A quoi peut-il servir de rechercher avec soin si le Dolopathos ou le Castoiement des Dames, ou un conte de Boccace, ou une histoire indienne, ont servi de texte primitif à George Dandin? Les malices du sexe, commune matière des trouvères et de leurs fabliaux, ont fourni depuis le moyen âge à tous les conteurs italiens et gaulois mille facéties ingénieuses, que Molière, aussi laborieux que Shakspeare a constamment étudiées et qu’il a transformées à son gré, selon les besoins de son art et de son époque.
| PERSONNAGES | ACTEURS |
| GEORGE DANDIN[18], riche paysan, mari d’Angélique. | Molière. |
| ANGÉLIQUE, femme de George Dandin, et fille de M. de Sotenville. | Mlle Molière. |
| M. DE SOTENVILLE, gentilhomme campagnard, père d’Angélique. | Du Croisy. |
| MADAME DE SOTENVILLE. | Hubert. |
| CLITANDRE, amant d’Angélique. | La Grange. |
| CLAUDINE, suivante d’Angélique. | Mlle Debrie. |
| LUBIN, paysan, servant Clitandre. | La Thorillière. |
| COLIN, valet de George Dandin. | |
| La scène est devant la maison de George Dandin, à la campagne. | |
ACTE PREMIER
SCÈNE I.—GEORGE DANDIN.
Ah! qu’une femme demoiselle[19] est une étrange affaire! et que mon mariage est une leçon bien parlante à tous les paysans qui veulent s’élever au-dessus de leur condition, et s’allier, comme j’ai fait, à la maison d’un gentilhomme!

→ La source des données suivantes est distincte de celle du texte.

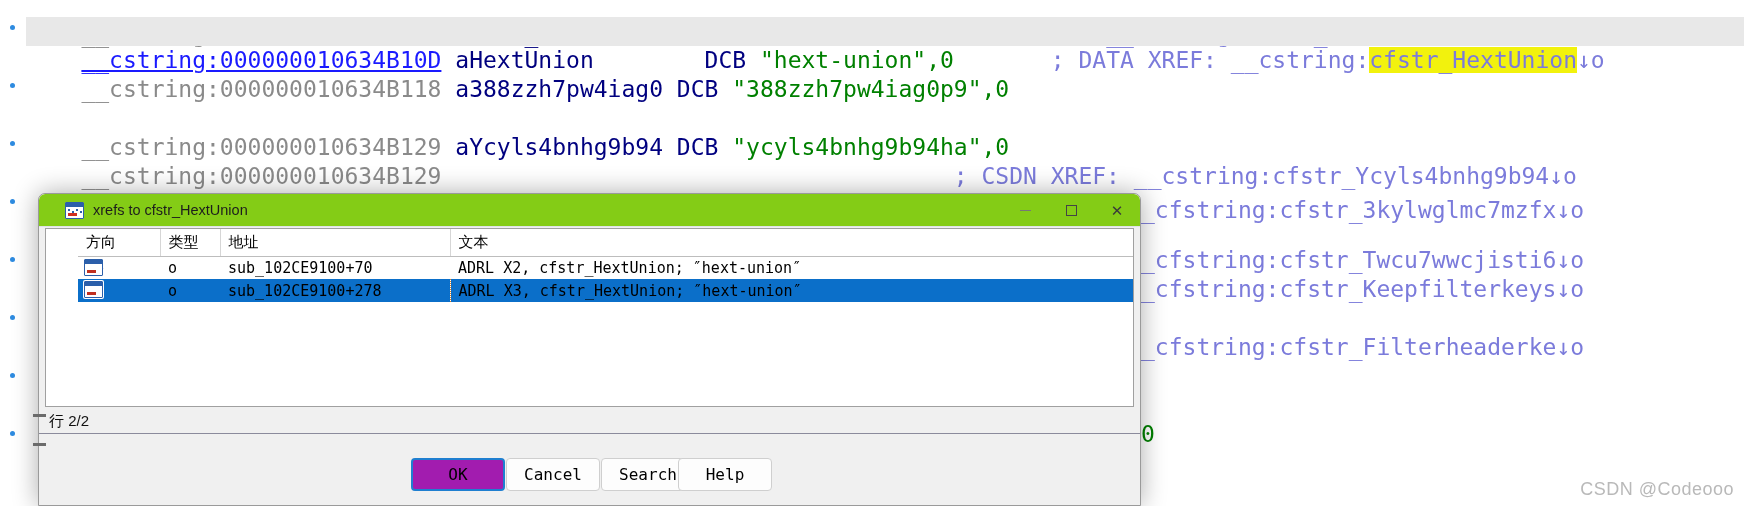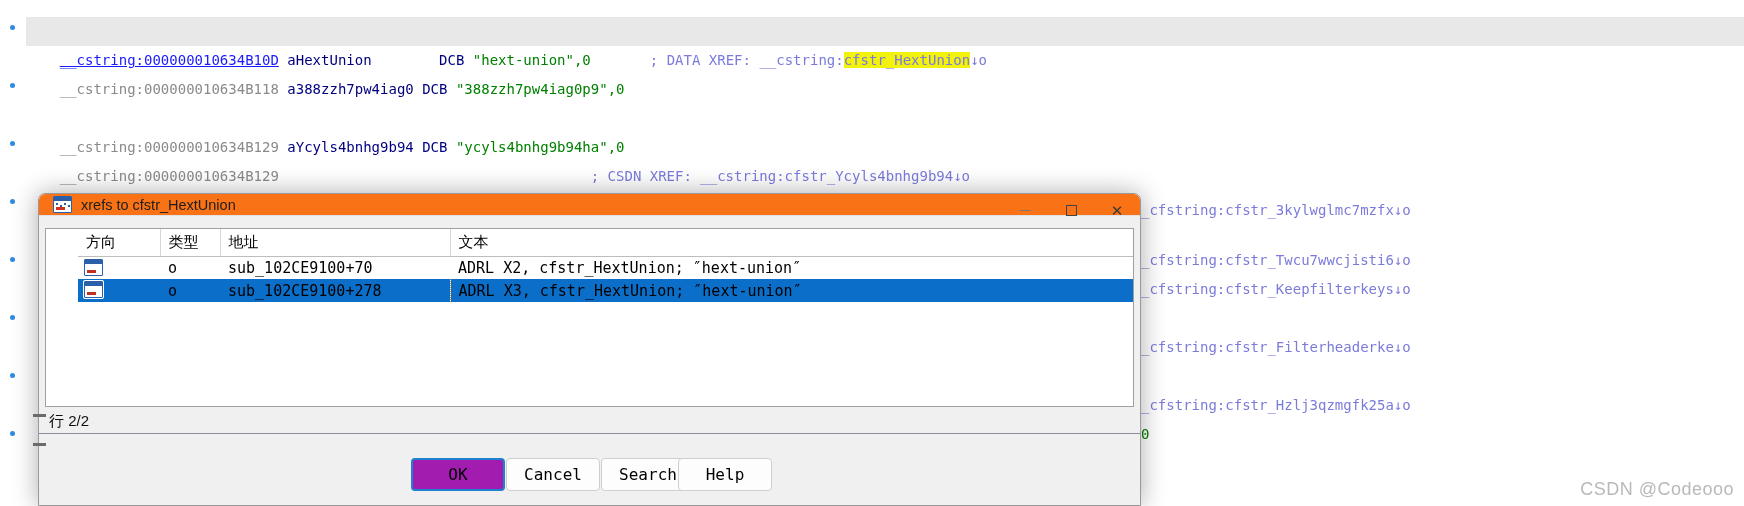--- a/index.html
+++ b/index.html
@@ -30,7 +30,7 @@
     position:absolute; left:26px; right:0; height:29px;
     white-space:pre;
     font-family:"DejaVu Sans Mono", monospace;
-    font-size:14px;
+    font-size:23px;
     line-height:29px;
     color:#000000;
     letter-spacing:0px;

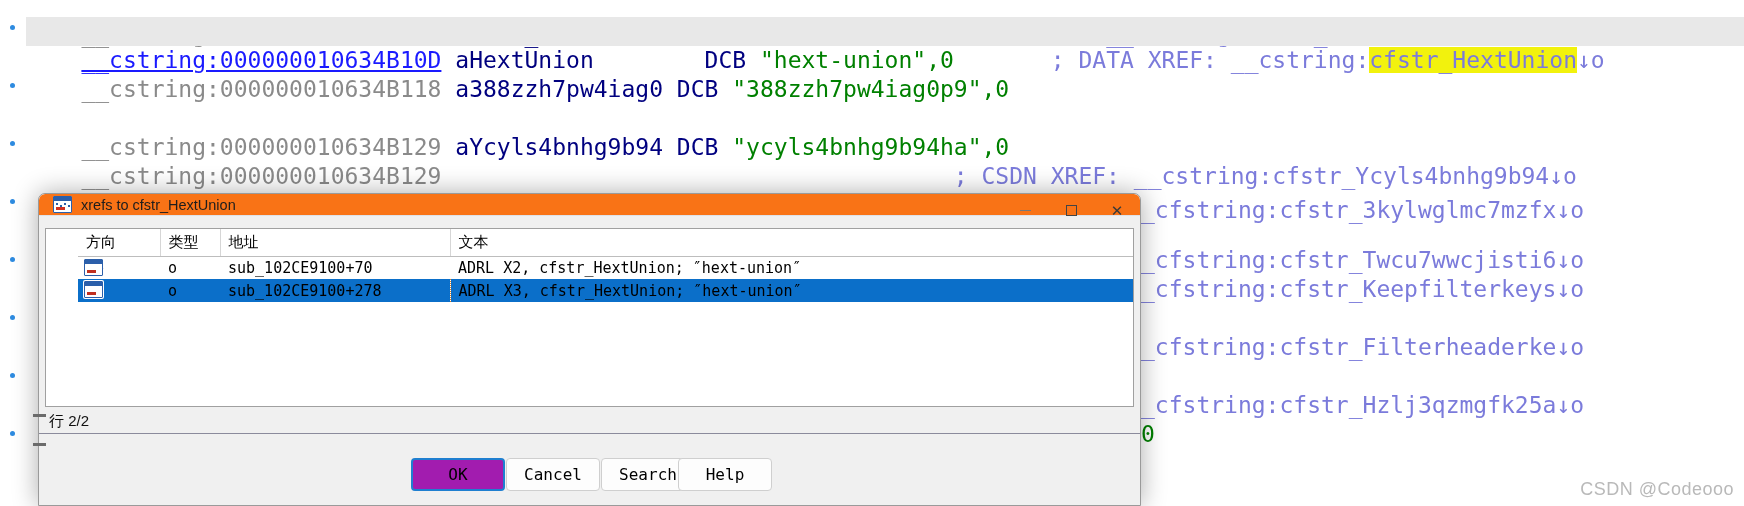--- a/index.html
+++ b/index.html
@@ -58,12 +58,13 @@
     overflow:hidden;
   }
   .titlebar {
-    height:22px;
-    background:#f97316;
+    height:33px;
+    background:#84cc16;
     border-bottom:1px solid #dfe2e7;
     display:flex; align-items:center;
     border-radius:6px 6px 0 0;
     position:relative;
+    padding-left:12px;
   }
   .title-icon {
     width:19px; height:17px; margin-left:14px; margin-right:9px;

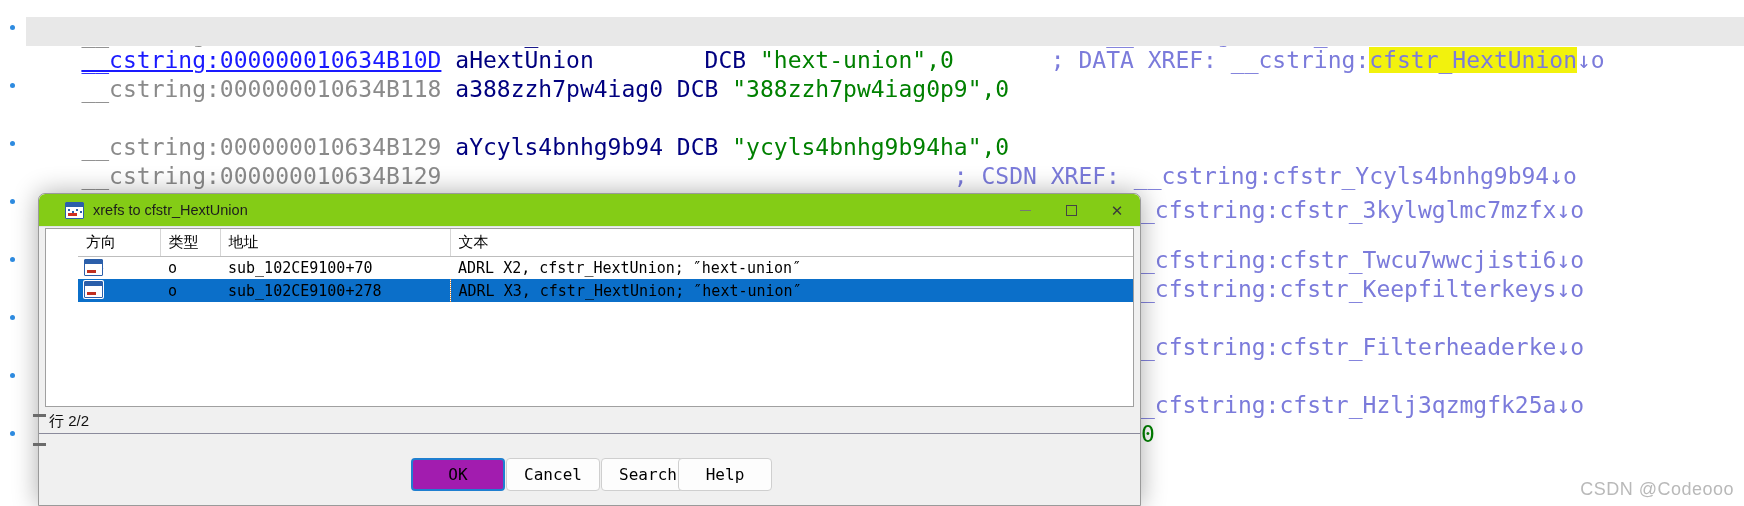--- a/index.html
+++ b/index.html
@@ -218,7 +218,6 @@
   <div class="code-line cmt" style="top:246px;left:1141px">_cfstring:cfstr_Twcu7wwcjisti6↓o</div>
   <div class="code-line cmt" style="top:275px;left:1141px">_cfstring:cfstr_Keepfilterkeys↓o</div>
   <div class="code-line cmt" style="top:333px;left:1141px">_cfstring:cfstr_Filterheaderke↓o</div>
-  <div class="code-line cmt" style="top:391px;left:1141px">_cfstring:cfstr_Hzlj3qzmgfk25a↓o</div>
   <div class="code-line num" style="top:420px;left:1141px">0</div>
 </div>
 

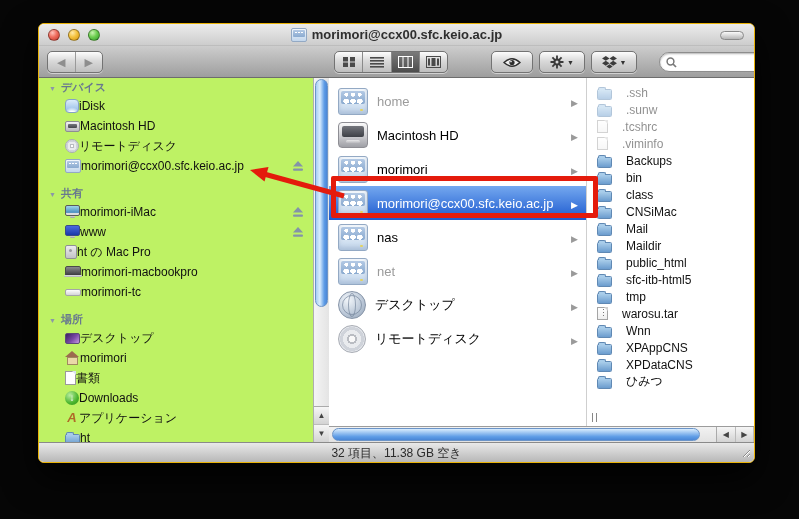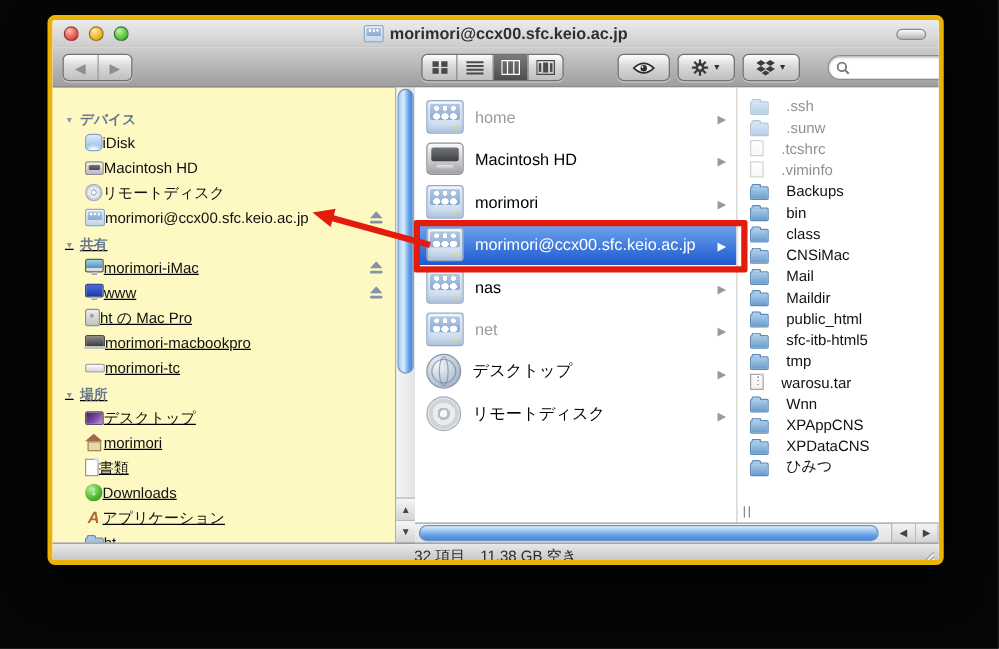--- a/index.html
+++ b/index.html
@@ -7,8 +7,8 @@
   .stage { position:relative; width:799px; height:519px; background:#060606; overflow:hidden; }
 
   
-  .window { position:absolute; left:38px; top:12px; width:717px; height:440px;
-    border-radius:6px; overflow:hidden; background:#fff; border:4px solid #eab308;
+  .window { position:absolute; left:38px; top:23px; width:717px; height:440px;
+    border-radius:6px; overflow:hidden; background:#fff; border:1px solid #eab308;
     box-shadow:0 14px 34px rgba(0,0,0,.95); }
 
   

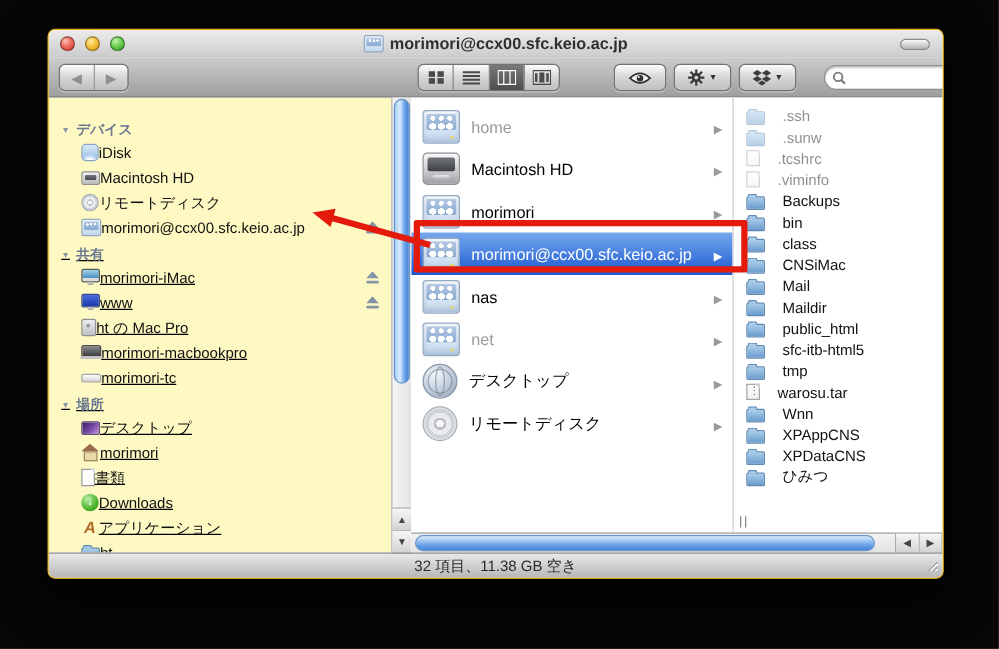--- a/index.html
+++ b/index.html
@@ -48,7 +48,7 @@
   .contentrow { display:flex; height:364px; }
 
   
-  .sidebar { width:274px; background:#fef9c3; padding-top:16px; overflow:hidden; }
+  .sidebar { width:274px; background:#bef264; padding-top:0; overflow:hidden; }
   .sb-h { height:18px; display:flex; align-items:center; padding-left:10px; gap:5px;
     font-size:11px; font-weight:bold; color:#68788f; }
   .sb-h .tri::after { content:"▼"; font-size:7px; color:#8b97a8; }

La noblesse, de soi, est bonne; c’est une chose considérable, assurément: mais elle est accompagnée de tant de mauvaises circonstances, qu’il est très-bon de ne s’y point frotter. Je suis devenu là-dessus savant à mes dépens, et connois le style des nobles, lorsqu’ils nous font, nous autres, entrer dans leur famille. L’alliance qu’ils font est petite avec nos personnes: c’est notre bien seul qu’ils épousent; et j’aurois bien mieux fait, tout riche que je suis, de m’allier en bonne et franche paysannerie, que de prendre une femme qui se tient au-dessus de moi, s’offense de porter mon nom, et pense qu’avec tout mon bien je n’ai pas assez acheté la qualité de son mari. George Dandin! George Dandin! vous avez fait une sottise, la plus grande du monde. Ma maison m’est effroyable maintenant, et je n’y rentre point sans y trouver quelque chagrin.
SCÈNE II.—GEORGE DANDIN, LUBIN.
GEORGE DANDIN, à part, voyant sortir Lubin de chez lui.
Que diantre ce drôle-là vient-il faire chez moi?